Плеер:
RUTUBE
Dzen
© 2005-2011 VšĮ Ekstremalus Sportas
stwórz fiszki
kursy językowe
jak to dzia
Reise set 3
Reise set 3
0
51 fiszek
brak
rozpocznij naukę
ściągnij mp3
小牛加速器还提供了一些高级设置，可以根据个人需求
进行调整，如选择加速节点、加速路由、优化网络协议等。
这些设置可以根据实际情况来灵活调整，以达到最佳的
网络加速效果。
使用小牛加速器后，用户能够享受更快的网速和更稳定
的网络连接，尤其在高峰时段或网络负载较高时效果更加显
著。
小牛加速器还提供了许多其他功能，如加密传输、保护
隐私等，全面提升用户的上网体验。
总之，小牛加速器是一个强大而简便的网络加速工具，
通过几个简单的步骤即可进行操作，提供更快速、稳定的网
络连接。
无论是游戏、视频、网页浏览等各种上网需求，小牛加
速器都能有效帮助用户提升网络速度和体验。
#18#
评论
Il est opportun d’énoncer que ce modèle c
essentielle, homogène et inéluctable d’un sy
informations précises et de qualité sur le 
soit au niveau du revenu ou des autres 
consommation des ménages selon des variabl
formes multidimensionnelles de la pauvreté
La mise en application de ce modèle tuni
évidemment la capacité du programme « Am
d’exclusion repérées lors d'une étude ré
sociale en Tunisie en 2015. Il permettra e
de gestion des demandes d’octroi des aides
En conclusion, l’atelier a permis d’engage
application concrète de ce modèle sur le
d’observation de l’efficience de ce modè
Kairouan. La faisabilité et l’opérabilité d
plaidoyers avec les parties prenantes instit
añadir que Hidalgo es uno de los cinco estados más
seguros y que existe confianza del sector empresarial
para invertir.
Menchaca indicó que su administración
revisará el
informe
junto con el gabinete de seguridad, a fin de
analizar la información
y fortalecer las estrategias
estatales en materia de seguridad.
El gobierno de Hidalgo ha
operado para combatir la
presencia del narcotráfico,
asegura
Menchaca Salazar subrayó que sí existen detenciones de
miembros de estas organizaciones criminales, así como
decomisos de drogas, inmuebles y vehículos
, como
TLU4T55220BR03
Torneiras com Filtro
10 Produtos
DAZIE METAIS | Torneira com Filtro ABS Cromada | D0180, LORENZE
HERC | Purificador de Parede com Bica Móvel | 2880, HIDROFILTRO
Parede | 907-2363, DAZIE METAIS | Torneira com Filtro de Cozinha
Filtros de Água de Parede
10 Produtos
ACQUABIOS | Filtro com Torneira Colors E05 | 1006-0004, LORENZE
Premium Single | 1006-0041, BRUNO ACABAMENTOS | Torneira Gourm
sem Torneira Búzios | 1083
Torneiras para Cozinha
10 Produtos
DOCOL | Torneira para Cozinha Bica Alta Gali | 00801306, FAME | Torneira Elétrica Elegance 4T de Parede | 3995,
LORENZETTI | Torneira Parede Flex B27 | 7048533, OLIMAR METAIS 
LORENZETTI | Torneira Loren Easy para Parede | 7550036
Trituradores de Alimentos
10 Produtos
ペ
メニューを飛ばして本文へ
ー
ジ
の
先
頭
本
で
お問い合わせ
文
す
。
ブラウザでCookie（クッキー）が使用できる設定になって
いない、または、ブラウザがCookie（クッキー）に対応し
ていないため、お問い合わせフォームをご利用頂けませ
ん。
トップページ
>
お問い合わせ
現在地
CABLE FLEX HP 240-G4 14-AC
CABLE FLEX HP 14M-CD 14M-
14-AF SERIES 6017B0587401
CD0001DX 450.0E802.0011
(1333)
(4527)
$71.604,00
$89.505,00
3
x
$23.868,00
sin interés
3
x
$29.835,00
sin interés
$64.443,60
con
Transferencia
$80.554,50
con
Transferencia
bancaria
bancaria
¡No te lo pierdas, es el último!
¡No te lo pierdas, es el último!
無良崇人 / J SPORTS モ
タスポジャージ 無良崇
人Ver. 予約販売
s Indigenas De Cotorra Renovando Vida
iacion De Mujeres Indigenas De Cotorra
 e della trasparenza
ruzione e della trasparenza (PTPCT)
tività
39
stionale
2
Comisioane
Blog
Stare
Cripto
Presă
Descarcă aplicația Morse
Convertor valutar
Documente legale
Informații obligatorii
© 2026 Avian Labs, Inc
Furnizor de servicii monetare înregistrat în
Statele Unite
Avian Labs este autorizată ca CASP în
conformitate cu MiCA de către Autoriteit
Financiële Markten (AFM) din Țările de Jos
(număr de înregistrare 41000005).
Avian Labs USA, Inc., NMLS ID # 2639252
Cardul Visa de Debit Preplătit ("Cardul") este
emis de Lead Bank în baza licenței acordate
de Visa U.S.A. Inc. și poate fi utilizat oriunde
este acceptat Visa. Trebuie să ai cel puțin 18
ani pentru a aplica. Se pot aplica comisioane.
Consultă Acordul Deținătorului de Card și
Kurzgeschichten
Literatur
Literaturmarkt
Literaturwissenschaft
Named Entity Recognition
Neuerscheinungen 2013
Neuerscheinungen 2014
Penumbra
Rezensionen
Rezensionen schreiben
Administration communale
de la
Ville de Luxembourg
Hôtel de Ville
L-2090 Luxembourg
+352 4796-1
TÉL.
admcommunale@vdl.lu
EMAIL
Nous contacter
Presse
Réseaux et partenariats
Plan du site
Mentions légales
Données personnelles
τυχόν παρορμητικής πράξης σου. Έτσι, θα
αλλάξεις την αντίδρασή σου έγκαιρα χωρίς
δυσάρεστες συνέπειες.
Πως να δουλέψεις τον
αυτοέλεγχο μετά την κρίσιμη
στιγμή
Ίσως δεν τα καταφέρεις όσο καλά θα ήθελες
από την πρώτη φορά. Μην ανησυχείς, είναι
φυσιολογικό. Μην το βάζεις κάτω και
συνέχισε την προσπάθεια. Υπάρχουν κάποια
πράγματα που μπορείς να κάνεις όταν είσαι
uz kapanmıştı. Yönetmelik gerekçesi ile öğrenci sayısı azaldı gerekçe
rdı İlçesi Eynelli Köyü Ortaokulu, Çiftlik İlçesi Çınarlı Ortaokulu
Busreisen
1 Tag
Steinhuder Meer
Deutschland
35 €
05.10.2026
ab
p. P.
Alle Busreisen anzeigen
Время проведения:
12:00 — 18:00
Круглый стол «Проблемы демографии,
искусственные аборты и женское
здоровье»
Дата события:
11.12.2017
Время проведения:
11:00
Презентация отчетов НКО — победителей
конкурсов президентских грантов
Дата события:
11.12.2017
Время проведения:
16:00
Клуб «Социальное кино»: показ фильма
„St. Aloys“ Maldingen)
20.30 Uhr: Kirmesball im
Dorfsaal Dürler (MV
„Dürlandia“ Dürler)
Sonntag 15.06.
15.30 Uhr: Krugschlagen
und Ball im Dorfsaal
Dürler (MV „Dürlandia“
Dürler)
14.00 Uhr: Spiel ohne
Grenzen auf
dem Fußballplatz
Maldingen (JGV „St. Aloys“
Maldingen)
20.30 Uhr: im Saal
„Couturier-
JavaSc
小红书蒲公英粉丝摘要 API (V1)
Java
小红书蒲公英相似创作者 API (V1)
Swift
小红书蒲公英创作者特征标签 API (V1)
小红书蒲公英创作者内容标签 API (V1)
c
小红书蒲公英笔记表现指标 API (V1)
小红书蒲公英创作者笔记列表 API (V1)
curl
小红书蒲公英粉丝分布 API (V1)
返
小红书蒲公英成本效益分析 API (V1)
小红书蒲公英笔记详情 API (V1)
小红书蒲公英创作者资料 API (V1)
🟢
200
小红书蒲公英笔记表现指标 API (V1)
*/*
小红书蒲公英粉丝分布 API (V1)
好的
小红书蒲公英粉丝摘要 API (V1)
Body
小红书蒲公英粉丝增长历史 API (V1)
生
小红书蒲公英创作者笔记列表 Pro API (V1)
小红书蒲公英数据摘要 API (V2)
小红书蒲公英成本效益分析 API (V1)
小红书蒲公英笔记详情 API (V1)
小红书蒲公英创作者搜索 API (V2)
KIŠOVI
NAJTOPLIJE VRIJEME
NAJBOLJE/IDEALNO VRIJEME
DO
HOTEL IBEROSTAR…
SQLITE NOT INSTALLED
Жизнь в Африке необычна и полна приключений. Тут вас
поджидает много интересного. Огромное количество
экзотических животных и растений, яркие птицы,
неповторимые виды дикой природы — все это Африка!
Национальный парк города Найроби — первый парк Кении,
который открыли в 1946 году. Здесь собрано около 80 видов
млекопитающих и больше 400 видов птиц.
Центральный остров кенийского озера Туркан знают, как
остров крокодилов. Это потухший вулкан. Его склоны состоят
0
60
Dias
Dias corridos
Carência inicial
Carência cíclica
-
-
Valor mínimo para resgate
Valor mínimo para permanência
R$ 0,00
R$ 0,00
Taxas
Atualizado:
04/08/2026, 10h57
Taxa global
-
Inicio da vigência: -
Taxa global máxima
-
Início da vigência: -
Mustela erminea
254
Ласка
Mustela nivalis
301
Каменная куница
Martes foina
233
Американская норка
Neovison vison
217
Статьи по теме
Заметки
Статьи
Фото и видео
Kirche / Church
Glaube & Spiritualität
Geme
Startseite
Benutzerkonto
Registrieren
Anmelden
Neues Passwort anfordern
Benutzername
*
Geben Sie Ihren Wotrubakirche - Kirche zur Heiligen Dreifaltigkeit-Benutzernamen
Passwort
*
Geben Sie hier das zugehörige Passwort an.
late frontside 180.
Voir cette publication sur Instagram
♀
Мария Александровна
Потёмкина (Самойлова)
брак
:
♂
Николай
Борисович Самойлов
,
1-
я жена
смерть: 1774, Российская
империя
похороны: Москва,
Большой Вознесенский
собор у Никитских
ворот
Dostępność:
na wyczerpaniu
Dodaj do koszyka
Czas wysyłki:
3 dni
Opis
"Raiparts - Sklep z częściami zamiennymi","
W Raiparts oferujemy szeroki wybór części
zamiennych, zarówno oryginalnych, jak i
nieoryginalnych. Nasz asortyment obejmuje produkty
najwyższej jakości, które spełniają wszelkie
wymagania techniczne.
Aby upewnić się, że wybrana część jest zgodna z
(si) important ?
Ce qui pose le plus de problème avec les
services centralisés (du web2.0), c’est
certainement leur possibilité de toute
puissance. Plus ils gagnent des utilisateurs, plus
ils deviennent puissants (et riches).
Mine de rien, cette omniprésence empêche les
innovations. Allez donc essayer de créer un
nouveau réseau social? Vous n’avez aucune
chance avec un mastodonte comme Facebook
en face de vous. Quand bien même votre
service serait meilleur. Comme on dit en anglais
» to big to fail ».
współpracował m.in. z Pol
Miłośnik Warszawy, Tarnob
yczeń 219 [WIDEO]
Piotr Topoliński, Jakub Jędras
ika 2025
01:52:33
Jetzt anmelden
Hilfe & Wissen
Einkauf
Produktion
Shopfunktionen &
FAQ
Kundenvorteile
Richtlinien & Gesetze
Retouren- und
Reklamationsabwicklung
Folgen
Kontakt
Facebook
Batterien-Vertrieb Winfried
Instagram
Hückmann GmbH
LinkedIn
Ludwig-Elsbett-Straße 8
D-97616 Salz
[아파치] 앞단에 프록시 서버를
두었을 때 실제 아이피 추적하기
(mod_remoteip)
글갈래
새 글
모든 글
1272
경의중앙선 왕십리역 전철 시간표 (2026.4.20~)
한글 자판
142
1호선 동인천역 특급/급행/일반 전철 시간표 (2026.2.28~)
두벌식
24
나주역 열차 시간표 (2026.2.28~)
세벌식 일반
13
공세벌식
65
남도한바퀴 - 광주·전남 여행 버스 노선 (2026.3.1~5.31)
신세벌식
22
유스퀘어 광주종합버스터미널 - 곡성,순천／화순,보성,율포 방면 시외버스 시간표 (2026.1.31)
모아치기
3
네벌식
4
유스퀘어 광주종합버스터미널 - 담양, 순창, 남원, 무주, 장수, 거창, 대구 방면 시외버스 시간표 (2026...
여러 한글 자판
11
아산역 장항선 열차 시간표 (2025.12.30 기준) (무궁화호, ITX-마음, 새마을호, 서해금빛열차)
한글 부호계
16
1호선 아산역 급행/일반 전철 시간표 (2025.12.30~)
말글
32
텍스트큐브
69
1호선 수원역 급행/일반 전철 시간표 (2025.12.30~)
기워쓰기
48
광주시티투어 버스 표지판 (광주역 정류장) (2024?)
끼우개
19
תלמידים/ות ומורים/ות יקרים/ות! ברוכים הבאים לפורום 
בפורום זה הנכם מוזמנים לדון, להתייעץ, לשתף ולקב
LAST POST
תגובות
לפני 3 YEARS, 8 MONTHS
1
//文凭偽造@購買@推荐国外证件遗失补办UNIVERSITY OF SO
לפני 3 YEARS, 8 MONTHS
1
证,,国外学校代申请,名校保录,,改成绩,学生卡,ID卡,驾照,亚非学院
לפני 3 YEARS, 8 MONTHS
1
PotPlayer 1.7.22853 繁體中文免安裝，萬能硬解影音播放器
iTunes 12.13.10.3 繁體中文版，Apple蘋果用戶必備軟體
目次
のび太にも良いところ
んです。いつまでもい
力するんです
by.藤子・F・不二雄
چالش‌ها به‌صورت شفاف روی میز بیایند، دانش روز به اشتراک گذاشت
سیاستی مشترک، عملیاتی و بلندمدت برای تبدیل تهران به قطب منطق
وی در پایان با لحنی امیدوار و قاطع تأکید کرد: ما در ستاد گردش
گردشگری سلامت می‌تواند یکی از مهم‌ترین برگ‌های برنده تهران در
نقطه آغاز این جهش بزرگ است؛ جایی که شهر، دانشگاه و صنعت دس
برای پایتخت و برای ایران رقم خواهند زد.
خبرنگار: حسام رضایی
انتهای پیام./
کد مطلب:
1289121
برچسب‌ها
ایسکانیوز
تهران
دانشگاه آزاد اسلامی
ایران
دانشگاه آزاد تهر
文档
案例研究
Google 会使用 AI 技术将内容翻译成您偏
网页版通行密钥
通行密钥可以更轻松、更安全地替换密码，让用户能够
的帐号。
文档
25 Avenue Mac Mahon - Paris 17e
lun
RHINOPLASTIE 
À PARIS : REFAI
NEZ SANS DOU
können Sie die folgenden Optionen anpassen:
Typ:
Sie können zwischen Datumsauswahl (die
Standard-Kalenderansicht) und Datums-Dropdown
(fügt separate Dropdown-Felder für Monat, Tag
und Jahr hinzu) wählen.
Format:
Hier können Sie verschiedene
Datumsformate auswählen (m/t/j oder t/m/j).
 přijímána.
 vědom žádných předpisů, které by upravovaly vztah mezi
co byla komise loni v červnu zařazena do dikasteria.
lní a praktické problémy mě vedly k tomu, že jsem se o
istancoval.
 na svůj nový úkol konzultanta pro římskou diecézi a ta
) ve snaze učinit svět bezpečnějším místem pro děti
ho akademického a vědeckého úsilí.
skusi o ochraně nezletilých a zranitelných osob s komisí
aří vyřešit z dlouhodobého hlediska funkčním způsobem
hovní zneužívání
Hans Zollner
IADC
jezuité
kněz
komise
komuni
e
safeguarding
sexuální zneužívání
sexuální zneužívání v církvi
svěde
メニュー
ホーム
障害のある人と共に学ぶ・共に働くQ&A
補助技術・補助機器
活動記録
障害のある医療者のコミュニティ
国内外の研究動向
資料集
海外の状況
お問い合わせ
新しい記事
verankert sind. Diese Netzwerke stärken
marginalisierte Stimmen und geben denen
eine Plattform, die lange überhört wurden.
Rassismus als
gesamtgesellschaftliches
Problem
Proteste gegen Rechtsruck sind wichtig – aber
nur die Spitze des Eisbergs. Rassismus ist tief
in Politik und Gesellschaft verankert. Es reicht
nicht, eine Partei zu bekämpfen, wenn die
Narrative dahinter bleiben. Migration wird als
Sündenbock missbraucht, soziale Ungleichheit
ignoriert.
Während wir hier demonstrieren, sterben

========================

## Instructions to follow:
Copy the data word for word, from its first line through the line containing "miembros de estas", including both of those lines.

## Reply:
Плеер:
RUTUBE
Dzen
© 2005-2011 VšĮ Ekstremalus Sportas
stwórz fiszki
kursy językowe
jak to dzia
Reise set 3
Reise set 3
0
51 fiszek
brak
rozpocznij naukę
ściągnij mp3
小牛加速器还提供了一些高级设置，可以根据个人需求
进行调整，如选择加速节点、加速路由、优化网络协议等。
这些设置可以根据实际情况来灵活调整，以达到最佳的
网络加速效果。
使用小牛加速器后，用户能够享受更快的网速和更稳定
的网络连接，尤其在高峰时段或网络负载较高时效果更加显
著。
小牛加速器还提供了许多其他功能，如加密传输、保护
隐私等，全面提升用户的上网体验。
总之，小牛加速器是一个强大而简便的网络加速工具，
通过几个简单的步骤即可进行操作，提供更快速、稳定的网
络连接。
无论是游戏、视频、网页浏览等各种上网需求，小牛加
速器都能有效帮助用户提升网络速度和体验。
#18#
评论
Il est opportun d’énoncer que ce modèle c
essentielle, homogène et inéluctable d’un sy
informations précises et de qualité sur le 
soit au niveau du revenu ou des autres 
consommation des ménages selon des variabl
formes multidimensionnelles de la pauvreté
La mise en application de ce modèle tuni
évidemment la capacité du programme « Am
d’exclusion repérées lors d'une étude ré
sociale en Tunisie en 2015. Il permettra e
de gestion des demandes d’octroi des aides
En conclusion, l’atelier a permis d’engage
application concrète de ce modèle sur le
d’observation de l’efficience de ce modè
Kairouan. La faisabilité et l’opérabilité d
plaidoyers avec les parties prenantes instit
añadir que Hidalgo es uno de los cinco estados más
seguros y que existe confianza del sector empresarial
para invertir.
Menchaca indicó que su administración
revisará el
informe
junto con el gabinete de seguridad, a fin de
analizar la información
y fortalecer las estrategias
estatales en materia de seguridad.
El gobierno de Hidalgo ha
operado para combatir la
presencia del narcotráfico,
asegura
Menchaca Salazar subrayó que sí existen detenciones de
miembros de estas organizaciones criminales, así como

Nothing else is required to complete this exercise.